Early December Ramblings

Dec 04, 2009 16:16

After a three week hiatus, I finally feel inspired to use Livejournal again. Although I still find LJ to be the optimal medium for communicating any significant amount of information, I find it somewhat unappealing during times of low inspiration. However, that's not to say there haven't been any recent noteworthy events, just not many that have stimulated a response to articulate or share. Interestingly, I have been feeling slightly more reclusive than usual, probably as a culmination of geographic realities, impacted schedules, and holiday obligations both recent and upcoming.

Fortunately, I had a spectacular opportunity to be social during Sarah's movie premiere, as virtually everyone involved with the movie was present. Unfortunately, given the brevity of the event, and the large number of people there, I didn't have as much of an opportunity to interact with everyone as I would had preferred, but overall, I was thoroughly satisfied. Besides, the number of people being a curse is negligible in relation to it being a blessing of mass support to Sarah.

Thanksgiving was pleasant and relaxing, but perhaps somewhat too relaxing, as the relaxation descended into under-stimulation and boredom at times. Nevertheless, having Thanksgiving only with my mother and stepfather was far more rewarding than having it with my entire stepfather's family, which is what has happened in previous years. Though civil and generally friendly, most of them are either devout social and political conservatives (status quo Republicans) or agricultural enthusiasts (rednecks/hicks). As such, I find myself hesitant to engage them in any sort of conversation or share what I'm doing for fear of having to justify opinions and action repeatedly throughout the evening. Articulating the justification for a belief or behavior is important, having to do so repeatedly becomes more of a chore than an exercise in reaffirming philosophies. Basically, Thanksgiving was quaint, but I was pleased to return back to Davis with the guinea pigs and all my other domestic familiarities.

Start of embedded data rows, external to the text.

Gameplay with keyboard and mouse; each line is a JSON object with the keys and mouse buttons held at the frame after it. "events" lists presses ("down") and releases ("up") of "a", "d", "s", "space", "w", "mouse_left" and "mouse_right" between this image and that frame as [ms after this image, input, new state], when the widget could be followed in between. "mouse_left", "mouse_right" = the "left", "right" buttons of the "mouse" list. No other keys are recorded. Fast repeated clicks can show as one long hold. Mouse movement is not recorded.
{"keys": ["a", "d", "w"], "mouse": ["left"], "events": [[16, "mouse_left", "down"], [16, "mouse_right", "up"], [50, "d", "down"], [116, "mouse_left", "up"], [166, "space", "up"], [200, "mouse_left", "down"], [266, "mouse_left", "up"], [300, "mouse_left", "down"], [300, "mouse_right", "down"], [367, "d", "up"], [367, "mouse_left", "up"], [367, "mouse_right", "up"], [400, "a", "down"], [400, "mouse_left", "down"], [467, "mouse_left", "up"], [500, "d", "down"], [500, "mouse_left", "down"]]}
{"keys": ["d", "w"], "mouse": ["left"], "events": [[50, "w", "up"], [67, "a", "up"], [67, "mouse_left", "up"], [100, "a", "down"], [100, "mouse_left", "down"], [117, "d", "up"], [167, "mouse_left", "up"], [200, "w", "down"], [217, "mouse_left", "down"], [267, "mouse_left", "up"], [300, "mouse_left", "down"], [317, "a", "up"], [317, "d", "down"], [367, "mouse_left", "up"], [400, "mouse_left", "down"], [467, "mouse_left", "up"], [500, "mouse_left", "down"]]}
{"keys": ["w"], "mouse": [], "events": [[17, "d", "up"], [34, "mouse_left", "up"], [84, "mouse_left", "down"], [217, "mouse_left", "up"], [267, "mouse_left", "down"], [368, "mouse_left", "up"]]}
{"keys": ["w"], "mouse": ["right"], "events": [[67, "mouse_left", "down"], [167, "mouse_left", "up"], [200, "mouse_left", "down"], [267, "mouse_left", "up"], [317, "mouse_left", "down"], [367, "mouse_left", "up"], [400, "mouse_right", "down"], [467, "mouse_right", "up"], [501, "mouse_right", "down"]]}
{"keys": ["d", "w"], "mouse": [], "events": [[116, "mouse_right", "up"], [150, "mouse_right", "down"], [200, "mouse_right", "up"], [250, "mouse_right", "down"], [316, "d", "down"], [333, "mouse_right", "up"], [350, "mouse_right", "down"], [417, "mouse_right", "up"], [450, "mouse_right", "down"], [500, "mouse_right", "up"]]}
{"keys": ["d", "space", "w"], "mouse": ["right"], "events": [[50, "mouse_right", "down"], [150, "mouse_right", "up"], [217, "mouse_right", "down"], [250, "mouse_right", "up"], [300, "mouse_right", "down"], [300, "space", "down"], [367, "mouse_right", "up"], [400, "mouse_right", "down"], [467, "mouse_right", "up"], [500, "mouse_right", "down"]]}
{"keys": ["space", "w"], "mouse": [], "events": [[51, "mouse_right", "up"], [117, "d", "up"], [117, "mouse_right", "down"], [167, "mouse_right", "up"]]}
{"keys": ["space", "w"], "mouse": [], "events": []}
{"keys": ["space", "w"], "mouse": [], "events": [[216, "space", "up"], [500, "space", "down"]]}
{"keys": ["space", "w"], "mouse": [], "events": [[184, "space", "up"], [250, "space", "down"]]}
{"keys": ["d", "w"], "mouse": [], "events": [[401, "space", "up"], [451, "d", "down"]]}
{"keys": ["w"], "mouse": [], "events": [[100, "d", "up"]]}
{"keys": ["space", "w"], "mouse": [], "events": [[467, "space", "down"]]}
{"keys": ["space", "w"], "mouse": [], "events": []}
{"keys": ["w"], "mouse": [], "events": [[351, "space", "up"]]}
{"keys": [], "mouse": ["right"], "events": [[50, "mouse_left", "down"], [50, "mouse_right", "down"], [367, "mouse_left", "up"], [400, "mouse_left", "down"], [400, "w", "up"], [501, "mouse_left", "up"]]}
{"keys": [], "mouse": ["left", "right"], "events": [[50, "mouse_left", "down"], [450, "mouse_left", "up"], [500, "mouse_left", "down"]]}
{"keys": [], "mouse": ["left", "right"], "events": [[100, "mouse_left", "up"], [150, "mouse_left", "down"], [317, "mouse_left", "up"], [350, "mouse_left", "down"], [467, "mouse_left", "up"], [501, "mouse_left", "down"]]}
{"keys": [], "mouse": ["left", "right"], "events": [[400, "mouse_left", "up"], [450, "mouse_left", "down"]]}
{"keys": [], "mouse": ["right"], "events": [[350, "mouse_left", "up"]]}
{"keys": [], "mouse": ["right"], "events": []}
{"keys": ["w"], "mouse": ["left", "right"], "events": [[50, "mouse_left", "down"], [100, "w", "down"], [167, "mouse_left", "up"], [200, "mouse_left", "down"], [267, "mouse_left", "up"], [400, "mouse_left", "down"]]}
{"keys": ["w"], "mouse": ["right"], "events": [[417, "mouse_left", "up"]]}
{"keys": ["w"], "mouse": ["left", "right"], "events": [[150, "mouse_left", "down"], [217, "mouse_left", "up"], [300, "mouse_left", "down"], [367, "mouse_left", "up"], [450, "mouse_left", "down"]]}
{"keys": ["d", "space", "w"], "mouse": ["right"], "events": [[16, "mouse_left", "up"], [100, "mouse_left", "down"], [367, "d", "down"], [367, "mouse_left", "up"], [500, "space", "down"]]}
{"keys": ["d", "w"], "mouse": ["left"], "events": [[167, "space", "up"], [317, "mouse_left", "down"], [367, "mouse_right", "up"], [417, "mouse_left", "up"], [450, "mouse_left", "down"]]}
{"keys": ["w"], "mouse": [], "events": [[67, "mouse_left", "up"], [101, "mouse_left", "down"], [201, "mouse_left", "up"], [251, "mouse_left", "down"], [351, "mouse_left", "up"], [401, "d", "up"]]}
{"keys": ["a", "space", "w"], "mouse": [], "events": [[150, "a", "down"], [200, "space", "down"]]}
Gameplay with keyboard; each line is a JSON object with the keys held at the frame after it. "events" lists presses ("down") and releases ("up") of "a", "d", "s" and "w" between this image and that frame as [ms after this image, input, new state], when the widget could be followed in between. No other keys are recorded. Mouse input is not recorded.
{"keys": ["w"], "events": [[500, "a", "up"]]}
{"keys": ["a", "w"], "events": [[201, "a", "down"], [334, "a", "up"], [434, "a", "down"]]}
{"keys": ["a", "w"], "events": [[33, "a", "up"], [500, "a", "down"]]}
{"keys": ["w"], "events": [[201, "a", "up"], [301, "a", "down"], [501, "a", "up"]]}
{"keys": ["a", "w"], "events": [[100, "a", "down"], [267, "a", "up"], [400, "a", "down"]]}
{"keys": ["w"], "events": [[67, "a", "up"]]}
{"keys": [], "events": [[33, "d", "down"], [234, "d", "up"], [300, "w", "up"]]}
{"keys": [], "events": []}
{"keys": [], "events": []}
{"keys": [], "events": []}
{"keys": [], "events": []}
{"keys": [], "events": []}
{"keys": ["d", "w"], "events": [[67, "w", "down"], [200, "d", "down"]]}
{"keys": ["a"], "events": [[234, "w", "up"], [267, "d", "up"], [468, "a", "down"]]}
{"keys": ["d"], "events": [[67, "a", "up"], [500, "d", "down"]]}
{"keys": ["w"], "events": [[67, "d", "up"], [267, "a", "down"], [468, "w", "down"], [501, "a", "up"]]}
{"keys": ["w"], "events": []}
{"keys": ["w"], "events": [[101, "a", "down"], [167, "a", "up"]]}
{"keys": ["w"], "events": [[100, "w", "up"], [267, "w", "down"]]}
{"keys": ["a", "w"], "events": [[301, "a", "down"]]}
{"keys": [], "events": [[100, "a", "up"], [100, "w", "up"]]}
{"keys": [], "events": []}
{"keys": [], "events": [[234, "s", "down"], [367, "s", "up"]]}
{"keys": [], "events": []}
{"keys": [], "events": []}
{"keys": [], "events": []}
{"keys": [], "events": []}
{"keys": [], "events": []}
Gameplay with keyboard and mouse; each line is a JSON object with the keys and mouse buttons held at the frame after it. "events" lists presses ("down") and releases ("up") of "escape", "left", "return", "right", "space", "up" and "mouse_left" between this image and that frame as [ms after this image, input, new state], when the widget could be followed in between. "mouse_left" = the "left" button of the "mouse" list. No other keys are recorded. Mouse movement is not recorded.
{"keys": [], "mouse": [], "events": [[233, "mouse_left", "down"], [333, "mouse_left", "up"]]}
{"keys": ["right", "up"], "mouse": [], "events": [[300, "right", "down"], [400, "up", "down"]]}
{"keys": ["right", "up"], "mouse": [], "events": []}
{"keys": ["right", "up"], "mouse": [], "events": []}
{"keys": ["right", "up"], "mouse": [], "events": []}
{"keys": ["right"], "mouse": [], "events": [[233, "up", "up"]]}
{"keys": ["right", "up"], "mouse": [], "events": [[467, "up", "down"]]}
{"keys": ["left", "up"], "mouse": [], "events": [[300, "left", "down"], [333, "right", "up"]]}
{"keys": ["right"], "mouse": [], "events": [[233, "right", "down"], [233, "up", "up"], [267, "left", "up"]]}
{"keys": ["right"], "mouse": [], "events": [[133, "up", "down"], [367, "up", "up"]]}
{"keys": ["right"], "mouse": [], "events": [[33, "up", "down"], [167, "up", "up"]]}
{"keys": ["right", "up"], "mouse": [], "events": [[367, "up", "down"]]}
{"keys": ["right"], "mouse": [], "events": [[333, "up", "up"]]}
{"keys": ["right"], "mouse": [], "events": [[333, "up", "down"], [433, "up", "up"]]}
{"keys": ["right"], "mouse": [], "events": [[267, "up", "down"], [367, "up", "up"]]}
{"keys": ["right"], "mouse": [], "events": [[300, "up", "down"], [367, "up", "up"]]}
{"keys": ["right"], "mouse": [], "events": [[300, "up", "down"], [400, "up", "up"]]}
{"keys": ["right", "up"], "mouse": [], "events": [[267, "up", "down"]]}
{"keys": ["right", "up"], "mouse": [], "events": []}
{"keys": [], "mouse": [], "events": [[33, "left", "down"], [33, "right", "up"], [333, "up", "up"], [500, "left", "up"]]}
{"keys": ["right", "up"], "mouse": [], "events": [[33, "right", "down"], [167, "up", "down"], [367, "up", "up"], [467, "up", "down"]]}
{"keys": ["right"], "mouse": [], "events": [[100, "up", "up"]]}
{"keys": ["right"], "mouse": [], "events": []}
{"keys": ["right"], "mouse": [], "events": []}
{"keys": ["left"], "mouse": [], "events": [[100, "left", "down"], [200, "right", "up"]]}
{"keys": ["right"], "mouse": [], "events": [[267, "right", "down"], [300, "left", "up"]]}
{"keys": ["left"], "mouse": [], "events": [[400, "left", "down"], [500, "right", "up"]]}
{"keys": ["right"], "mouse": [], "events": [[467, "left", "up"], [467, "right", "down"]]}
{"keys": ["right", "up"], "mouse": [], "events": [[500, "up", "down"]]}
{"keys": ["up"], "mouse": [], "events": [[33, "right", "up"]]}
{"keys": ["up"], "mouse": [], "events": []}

With the end of the academic quarter, and more so the end of the calendar year, my workload will likely increase exponentially in an attempt to satisfy ambitious goals put forth at the beginning of the quarter. Unlike other academic quarters, I always find the Fall quarter the most chaotic because it falls in conjunction with all the other holiday obligations I have. The one advantage of it is that my coworkers also have more work, which means they're less likely to drain my energies with their parasitic attempts at charisma and interpersonal communication.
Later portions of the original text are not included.